A light rain awoke me during the night as I slept under the stars in the desert ghost town of San Augustine. Gathered up my gear and made my way to a rusty old cot under a small porch in the abandoned highway camp at the edge of nowhere, Baja California. In the morning I made a cup of bitter instant coffee that was left in my pannier from an MRE given to me up the line at a US Forest Service outpost while crossing the San Marcos Pass north of Santa Barbara. That day seemed like a lifetime ago as I sipped the soulless instant coffee freeze-dried for the other American boys stranded in the desert, thinking of home. Thanksgiving day, away from those I love and their bountiful feast of turkey, oyster dressing, dry white wine and dry humor. Sadness crept into my heart like a chill from a door left adjar long into the night.
Roberto, the lone occupant of San Augustine, made his way down to the abandoned highway camp to bid us a good morning. Noticing the remnants of our campfire and empty caguama from the night before he began reminiscing with us in form of slightly-comprehensible Spanish peppered with outdated English phrases gleaned from American television programming of long nights spent in the desert smoking la mota and drinking caguamas. He spoke of his home in the desert and the children and grandchildren he has not seen in years. Karl made us a bowl of oatmeal as I listened to our host and drank the cup of coffee, trying to forget the bitter taste longing. Matt was still feeling ill with Morocco Belly and declined the oatmeal and coffee.

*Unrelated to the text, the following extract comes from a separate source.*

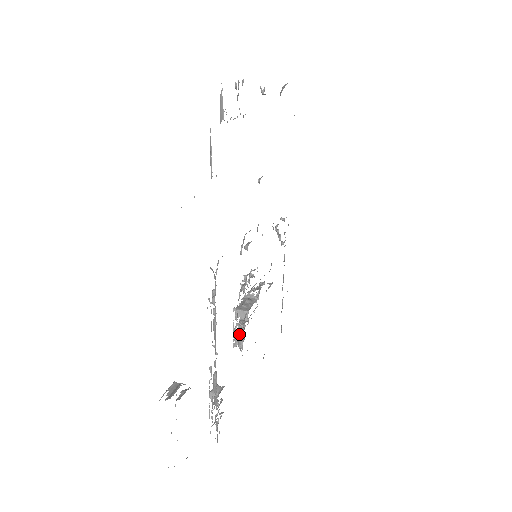
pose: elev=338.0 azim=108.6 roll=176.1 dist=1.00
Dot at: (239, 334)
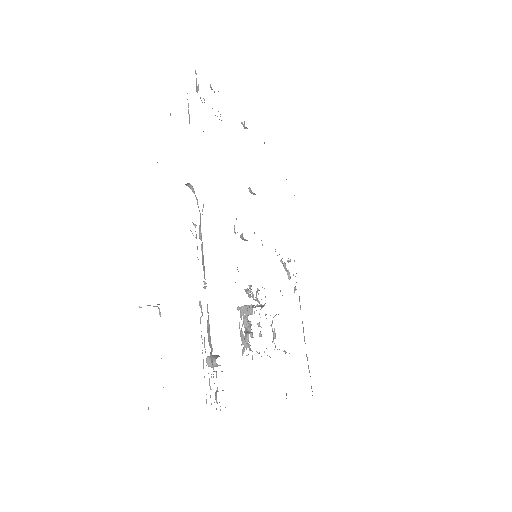
Dot at: (245, 329)
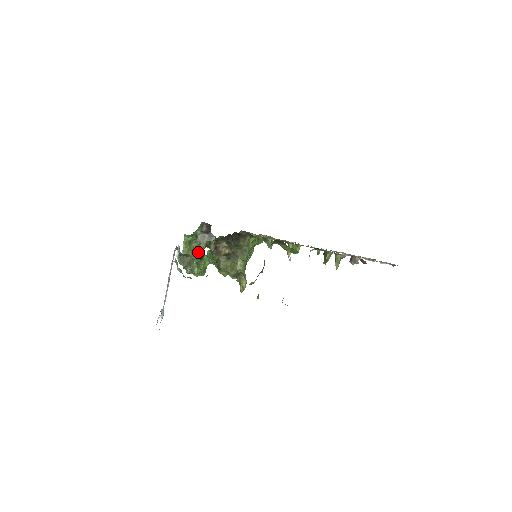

After breakfast we packed up our dusty gear and set off for Cataviña, the only town offering fresh water and groceries within a day's ride. The 37 kilometers passed quickly through the beautiful desertscape from San Augustine to Cataviña. The brilliant colors of the desert sky were subdued in the early morning by a thin grey layer of clouds that made the ride through the otherwise scorching desert cool and plesant. Just before reaching town we stopped at a small Mad Max-like encampment, that we had mistook for Cataviña, not wanting to pass up our last chance to buy food and water for nearly 100 kilometers. A door opened to greet us revealing a hunched-over man deprived of balance and equilibrium. We offered a hearty "buenos dias" yet the man just stared straight through us for what seemed like an eternity as a long trail of snot fell from his nose through his thick, gnarled whiskers in a long sinewy band to the dusty ground by his feet.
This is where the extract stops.